Sep-16-2022

When Hurricane Maria battered Puerto Rico in 2017, winds snapped trees and destroyed homes, while heavy rains transformed streets into rivers. But after the storm passed, the human toll continued to grow as residents struggled without electricity for months. Five years later, power outages remain long and frequent.

Lea y vea una versión en español de esta historia y video

To provide more affordable, reliable and sustainable electricity to underserved communities like these, scientists from the Department of Energy’s Oak Ridge National Laboratory are partnering with local organizations, nonprofits and universities to build resilience into independent microgrids powered by renewable energy. ORNL is developing a technology that will manage groups of small microgrids as a cluster, enhancing their reliability even when damaged.

Microgrids are small networks that generally have their own energy supply from nearby renewable sources like wind and solar.
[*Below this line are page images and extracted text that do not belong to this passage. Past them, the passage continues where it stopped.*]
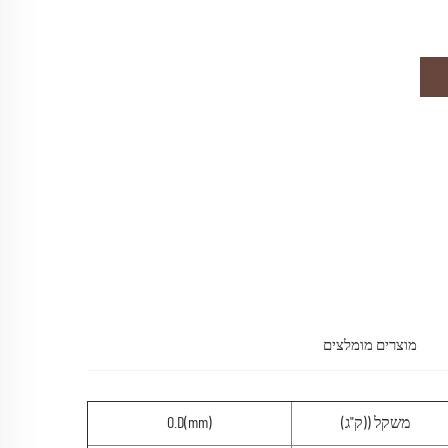
מוצרים מומלצים
משקל ((ק"ג)
O.D(mm)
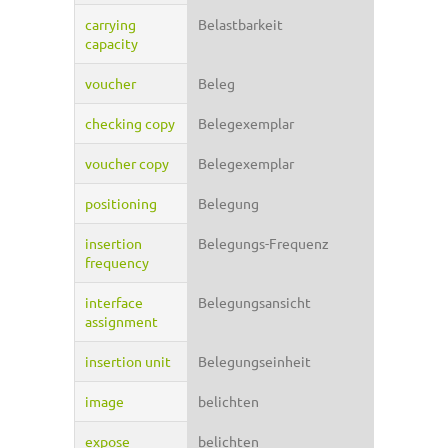
carrying
Belastbarkeit
capacity
voucher
Beleg
checking copy
Belegexemplar
voucher copy
Belegexemplar
positioning
Belegung
insertion
Belegungs-Frequenz
frequency
interface
Belegungsansicht
assignment
insertion unit
Belegungseinheit
image
belichten
expose
belichten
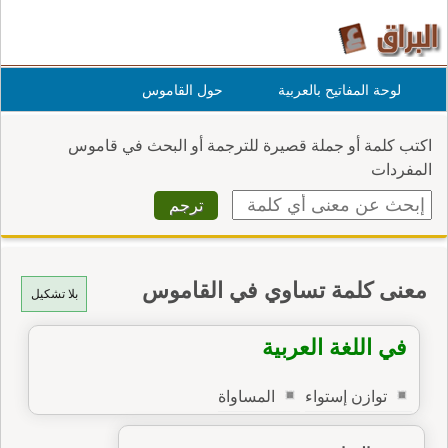
لوحة المفاتيح بالعربية
حول القاموس
اكتب كلمة أو جملة قصيرة للترجمة أو البحث في قاموس
المفردات
معنى كلمة تساوي في القاموس
بلا تشكيل
في اللغة العربية
توازن إستواء
المساواة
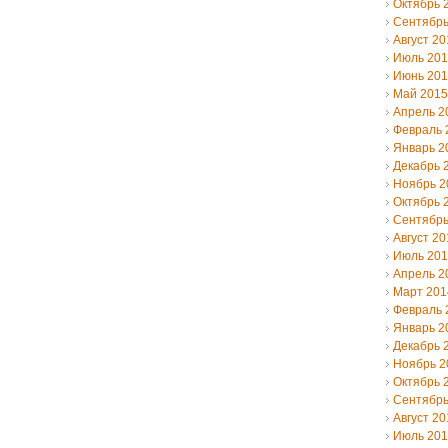
Октябрь 
Сентябрь
Август 20
Июль 20
Июнь 20
Май 2015
Апрель 2
Февраль 
Январь 2
Декабрь 
Ноябрь 2
Октябрь 
Сентябрь
Август 20
Июль 20
Апрель 2
Март 201
Февраль 
Январь 2
Декабрь 
Ноябрь 2
Октябрь 
Сентябрь
Август 20
Июль 20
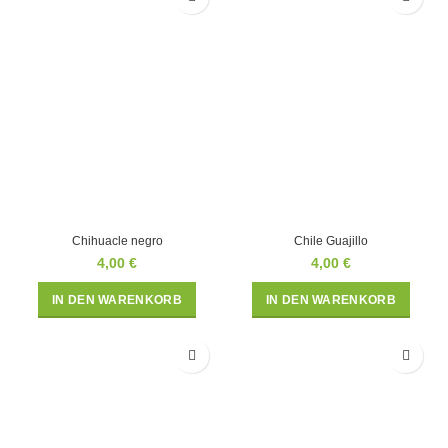
Chihuacle negro
Chile Guajillo
4,00
€
4,00
€
IN DEN WARENKORB
IN DEN WARENKORB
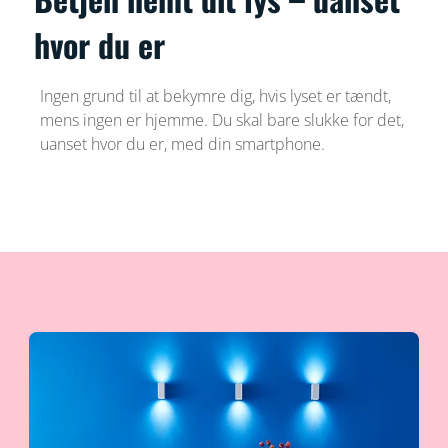
hvor du er
Ingen grund til at bekymre dig, hvis lyset er tændt,
mens ingen er hjemme. Du skal bare slukke for det,
uanset hvor du er, med din smartphone.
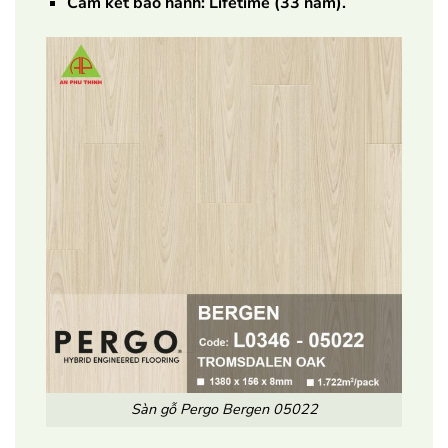
Cam kết bảo hành: Lifetime (33 năm).
Sàn gỗ Pergo Bergen 05022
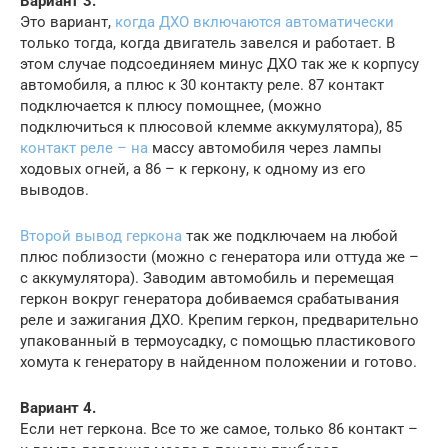
Вариант 3.
Это вариант,
когда ДХО включаются автоматически
только тогда, когда двигатель завелся и работает. В
этом случае подсоединяем минус ДХО так же к корпусу
автомобиля, а плюс к 30 контакту реле. 87 контакт
подключается к плюсу помощнее, (можно
подключиться к плюсовой клемме аккумулятора), 85
контакт реле – на
массу автомобиля через лампы
ходовых огней, а 86 – к геркону, к одному из его
выводов.
Второй вывод геркона
так же подключаем на любой
плюс поблизости (можно с генератора или оттуда же –
с аккумулятора). Заводим автомобиль и перемещая
геркон вокруг генератора добиваемся срабатывания
реле и зажигания ДХО. Крепим геркон, предварительно
упакованный в термоусадку, с помощью пластикового
хомута к генератору в найденном положении и готово.
Вариант 4.
Если нет геркона. Все то же самое, только 86 контакт –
If battery storage is added, microgrids can be isolated and function independently in “island mode” when the broader utility network fails.

ORNL engineers Ben Ollis and Max Ferrari are leading a team to develop a microgrid orchestrator to deploy in the Puerto Rican town of Adjuntas. A community microgrid project is already being installed there, through a partnership between local nonprofit Casa Pueblo and the Honnold Foundation.

Honnold, which funds solar projects to reduce global energy poverty, is investing $1.7 million to create two microgrids with solar and battery storage, said Honnold project coordinator Cynthia Arellano. The solar arrays were installed last year and will be hooked to the remaining infrastructure being added this year.

That’s where ORNL steps in: Creating a novel orchestrator tool to manage a cluster of microgrids so they directly support and communicate with each other, making them more resilient during long power outages. For example, if one microgrid loses part of its solar generation, the adjacent microgrid could export power to its neighbor, minimizing the impact of the damage.